Maeve inhaled slowly, pulling inward every bit of Magic that occupied her soul, her veins, and her mind, and let it run wild through her. She exhaled, marveling at the expanse of it and the control she maintained.
She was awakened.
She extended her arms, electric energy pulsing across her knuckles, begging to be used. Lightning had shot from her fingertips only moments ago. Rare and destructive Magic that, with each breath, she remembered just how she’d used it in the past.

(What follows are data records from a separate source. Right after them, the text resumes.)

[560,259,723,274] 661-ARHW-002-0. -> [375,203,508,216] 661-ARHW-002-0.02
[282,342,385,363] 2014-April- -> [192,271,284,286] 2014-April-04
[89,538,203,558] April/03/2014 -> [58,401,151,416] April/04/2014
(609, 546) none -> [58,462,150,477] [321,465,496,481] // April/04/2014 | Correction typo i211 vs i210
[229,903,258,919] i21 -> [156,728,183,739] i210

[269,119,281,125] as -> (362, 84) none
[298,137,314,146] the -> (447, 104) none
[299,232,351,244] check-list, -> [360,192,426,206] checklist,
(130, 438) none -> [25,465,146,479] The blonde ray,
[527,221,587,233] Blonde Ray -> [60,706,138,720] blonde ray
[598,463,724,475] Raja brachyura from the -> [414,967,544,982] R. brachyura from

“You do not command me,” said Shadow.
“Second,” said Maeve, dropping her hands to her side as Shadow’s lips thinned into a tight line. “You are the one who failed. Not me. Though,” she held up two fingers, observing how sharp the potential in them was, “the way I’m feeling right now, I think I’m grateful.”
Shadow scowled.
Maeve looked back up at her. “When you asked for my eyes, I didn’t understand it then.
But I do now. You loosened your hold on his mind.

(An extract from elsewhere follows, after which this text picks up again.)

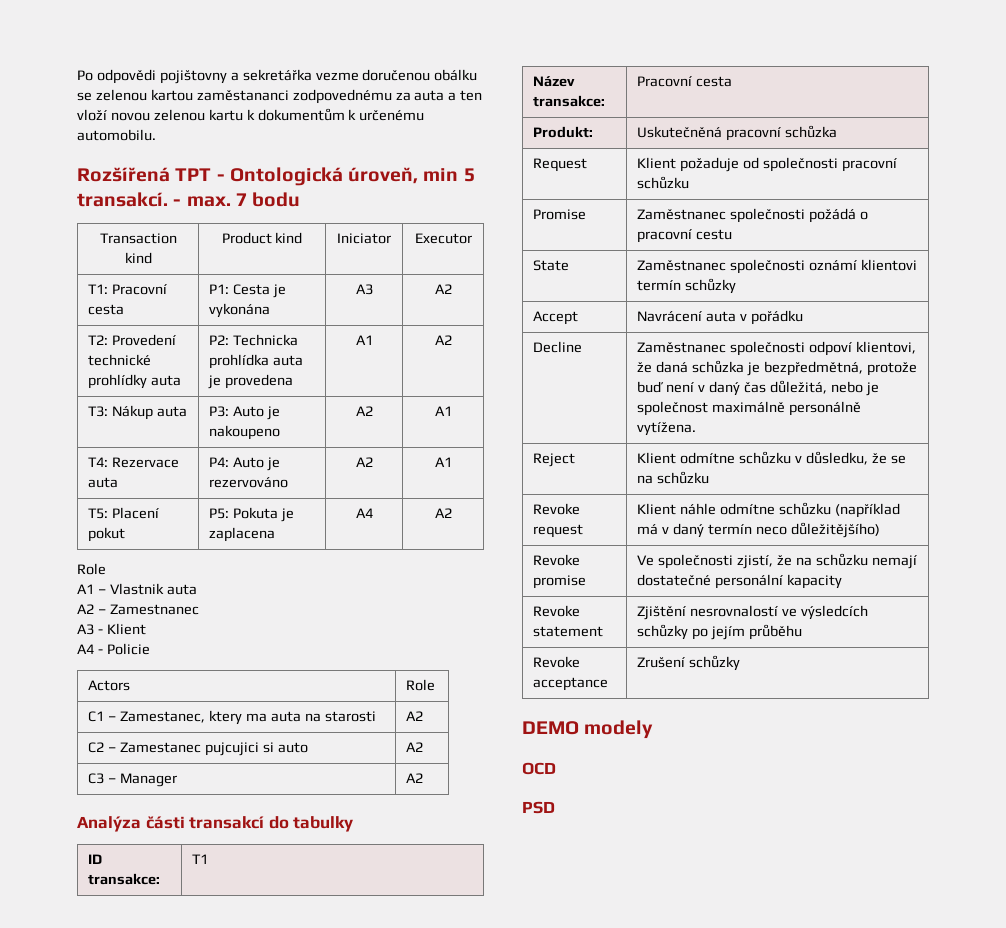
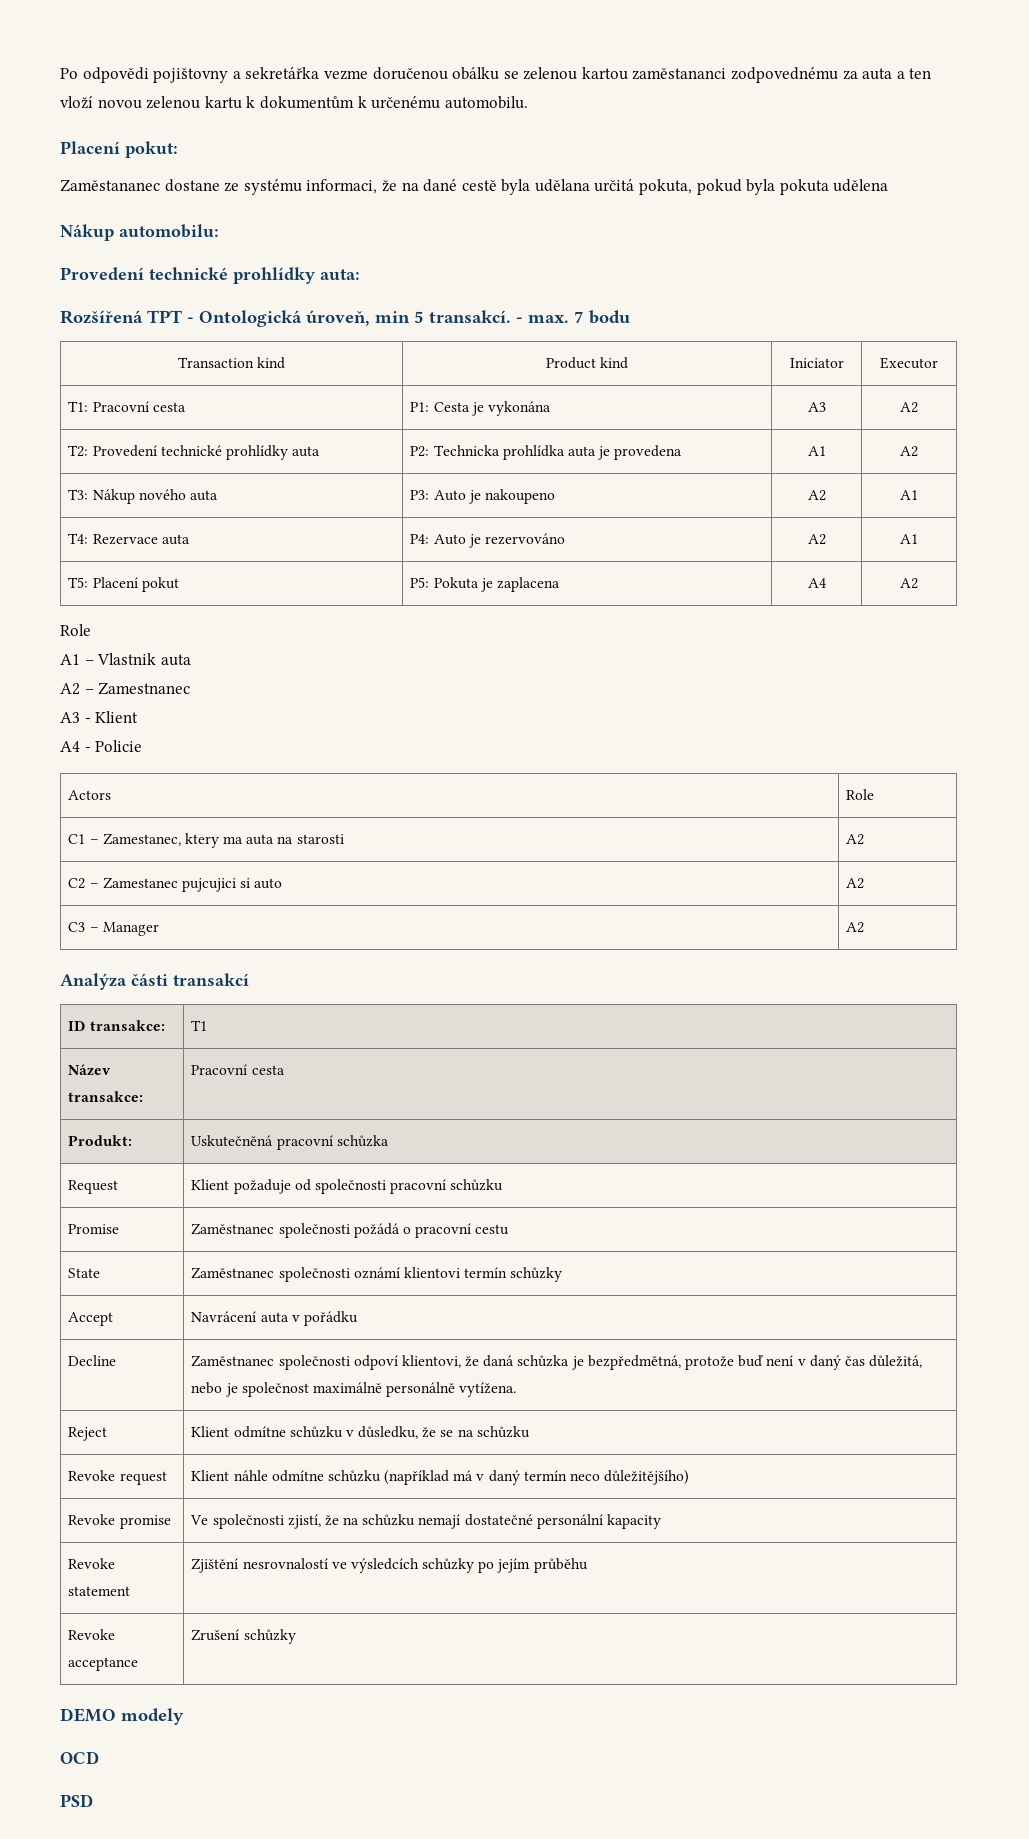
(156, 135) none -> [60,141,178,158] [60,179,889,195] [60,224,219,241] [60,267,360,284] // Placení pokut: // Zaměstananec dostane ze systému informaci, že na dané cestě byla udělana určitá pokuta, pokud byla pokuta udělena // Nákup automobilu: // Provedení technické prohlídky auta:
(154, 412) none -> [138,489,186,500] nového
[268,816,354,832] do tabulky -> (249, 979) none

That’s why he broke through. There is no deception of Magic that drives him to me.
Like calls to like. You loosened your reins on his mind with the pathetic notion he’d truly fall for you. ” Maeve shook her head. “Didn’t you?”
The blade struck its mark.
Darkness swallowed Shadow’s eyes. “Since you’ve remembered so much now, then you’ll do well to remember that we had a deal. And that your son’s life hangs in the balance of that deal.”
Maeve continued her slow breaths, just as she’d been taught by her father. In and out. In and out. Each set stoking the Magic flowing freely through her.
How could she have buried such an undeniable extension of herself?
“I kept my bargain,” continued Maeve. “I stayed away. Your failure to win his heart is not my burden to bear.”
Shadow was anything but bored now. The air turned oppressive, volatile as darkness wrapped her pale body.
Maeve turned her attention to Mal.
“I did fail you, though.”
His green eyes shifted. Maybe it was just a trick of the thickening mist of darkness, but she swore a tiny fleck of hazel drifted through them.
She looked down at her chest, and the starburst scar of Magic remained. She remembered then how she had removed it. That hadn’t been an illusion, or a lie, or a trick of mind Magic. That removal was real. Her chest ached at the feeling, recalling how desperate she had been to protect Maxius.
“I won’t fail again.”
She anticipated the blow. As Mal’s Magic coiled back and prepared to strike on Shadow’s behalf, Maeve readied two fingers at her side.